Professor of Surgery
Medical University of South Carolina
Evaluation of Novel Targeted Therapy to Secreted Frizzled Related Protein 2 in Pancreatic Cancer
Pancreatic cancer remains a leading cause of cancer deaths in the United States. Even with improved chemotherapy regimens, five-year survival remains dismally at just around 10%. One of the barriers to treatment in pancreatic cancer is its desmoplastic stroma. Pancreatic cancer has the highest level of stroma of any solid organ tumor at about 80% of its mass, which decreases the tumor vasculature and raises the interstitial pressure – conditions that shield the tumor from chemotherapy and the immune response.

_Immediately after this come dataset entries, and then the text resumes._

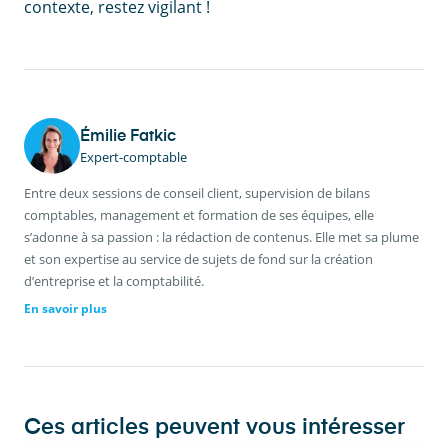
contexte, restez vigilant !
Émilie Fatkic
Expert-comptable
Entre deux sessions de conseil client, supervision de bilans
comptables, management et formation de ses équipes, elle
s’adonne à sa passion : la rédaction de contenus. Elle met sa plume
et son expertise au service de sujets de fond sur la création
d’entreprise et la comptabilité.
En savoir plus
Ces articles peuvent vous intéresser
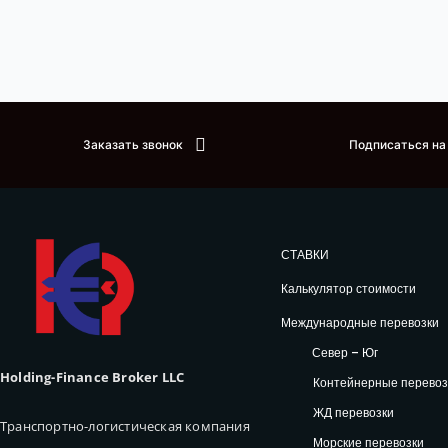
Заказать звонок
Подписаться на
СТАВКИ
Калькулятор стоимости
Международные перевозки
Север – Юг
Holding-Finance Broker LLC
Контейнерные перевоз
ЖД перевозки
Транспортно-логистическая компания
Морские перевозки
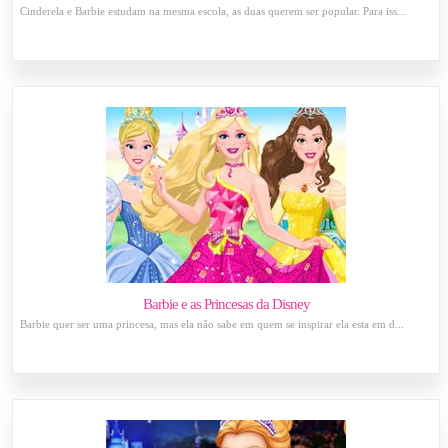
Cinderela e Barbie estudam na mesma escola, as duas querem ser popular. Para iss...
Barbie e as Princesas da Disney
Barbie quer ser uma princesa, mas ela não sabe em quem se inspirar ela esta em d...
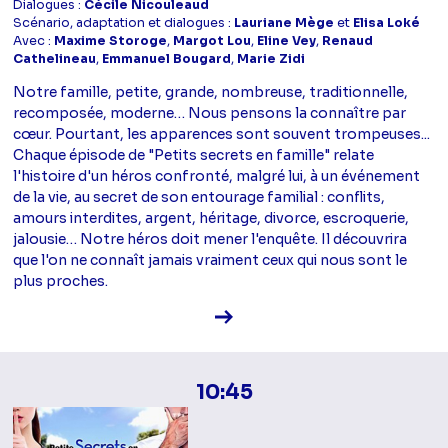
Dialogues :
Cécile Nicouleaud
Scénario, adaptation et dialogues :
Lauriane Mège
et
Elisa Loké
Avec :
Maxime Storoge
,
Margot Lou
,
Eline Vey
,
Renaud
Cathelineau
,
Emmanuel Bougard
,
Marie Zidi
Notre famille, petite, grande, nombreuse, traditionnelle,
recomposée, moderne… Nous pensons la connaître par
cœur. Pourtant, les apparences sont souvent trompeuses...
Chaque épisode de "Petits secrets en famille" relate
l'histoire d'un héros confronté, malgré lui, à un événement
de la vie, au secret de son entourage familial : conflits,
amours interdites, argent, héritage, divorce, escroquerie,
jalousie… Notre héros doit mener l'enquête. Il découvrira
que l'on ne connaît jamais vraiment ceux qui nous sont le
plus proches.
Voir la fiche diffusion
10:45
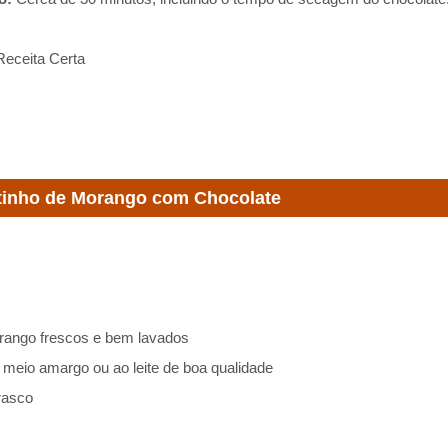
Receita Certa
tinho de Morango com Chocolate
rango frescos e bem lavados
 meio amargo ou ao leite de boa qualidade
rasco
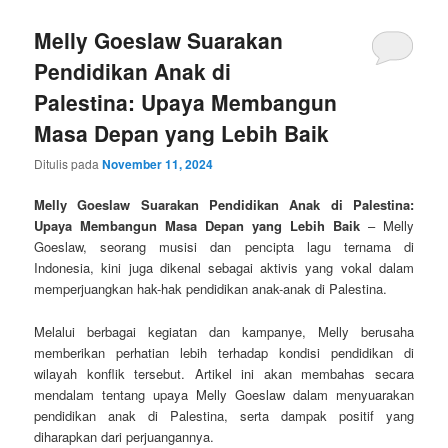
Melly Goeslaw Suarakan
Pendidikan Anak di
Palestina: Upaya Membangun
Masa Depan yang Lebih Baik
Ditulis pada
November 11, 2024
Melly Goeslaw Suarakan Pendidikan Anak di Palestina:
Upaya Membangun Masa Depan yang Lebih Baik
– Melly
Goeslaw, seorang musisi dan pencipta lagu ternama di
Indonesia, kini juga dikenal sebagai aktivis yang vokal dalam
memperjuangkan hak-hak pendidikan anak-anak di Palestina.
Melalui berbagai kegiatan dan kampanye, Melly berusaha
memberikan perhatian lebih terhadap kondisi pendidikan di
wilayah konflik tersebut. Artikel ini akan membahas secara
mendalam tentang upaya Melly Goeslaw dalam menyuarakan
pendidikan anak di Palestina, serta dampak positif yang
diharapkan dari perjuangannya.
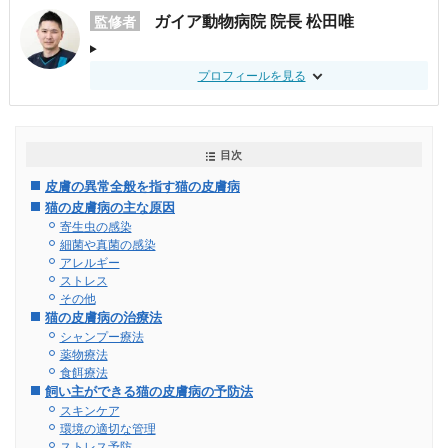
ガイア動物病院 院長 松田唯
監修者
プロフィールを見る
目次
皮膚の異常全般を指す猫の皮膚病
猫の皮膚病の主な原因
寄生虫の感染
細菌や真菌の感染
アレルギー
ストレス
その他
猫の皮膚病の治療法
シャンプー療法
薬物療法
食餌療法
飼い主ができる猫の皮膚病の予防法
スキンケア
環境の適切な管理
ストレス予防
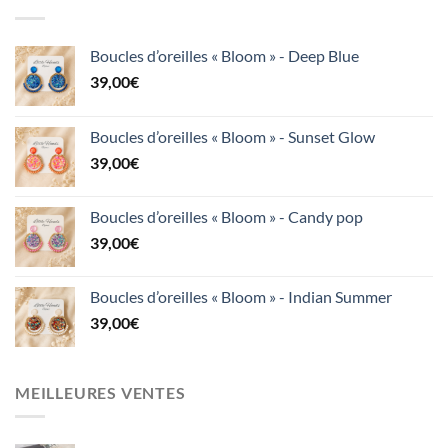
Boucles d’oreilles « Bloom » - Deep Blue
39,00
€
Boucles d’oreilles « Bloom » - Sunset Glow
39,00
€
Boucles d’oreilles « Bloom » - Candy pop
39,00
€
Boucles d’oreilles « Bloom » - Indian Summer
39,00
€
MEILLEURES VENTES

Secreted frizzled related-protein 2 (SFRP2) is a glycoprotein that has been shown to be
upregulated in multiple cancer types. It has previously been shown to stimulate angiogenesis, stimulate tumor growth, and upregulate markers of immune dysfunction. Our preliminary data shows that SFRP2 is highly expressed in pancreatic cancer and is prognostic for survival. We have also shown that SFRP2 and is associated with tumor fibrosis and stimulates collagen production and EMT in fibroblasts. Further, we have developed a humanized monoclonal antibody to SFRP2 (hSFRP2 mAb) that has shown efficacy in inhibiting tumor growth, angiogenesis, and overcoming resistance to PD-1 inhibition. Due to pancreatic cancer’s high stromal content, we hypothesized that SFRP2 may play a larger role in this tumor type and may be a mechanism by which fibroblasts in the tumor stroma become activated and develop a myofibroblast phenotype. Based on the multiple cell types that SFRP2 effects in tumor growth, we hypothesize that the hSFRP2 mAb will inhibit pancreatic cancer growth as monotherapy, and will be synergistic with chemotherapy and immunotherapy.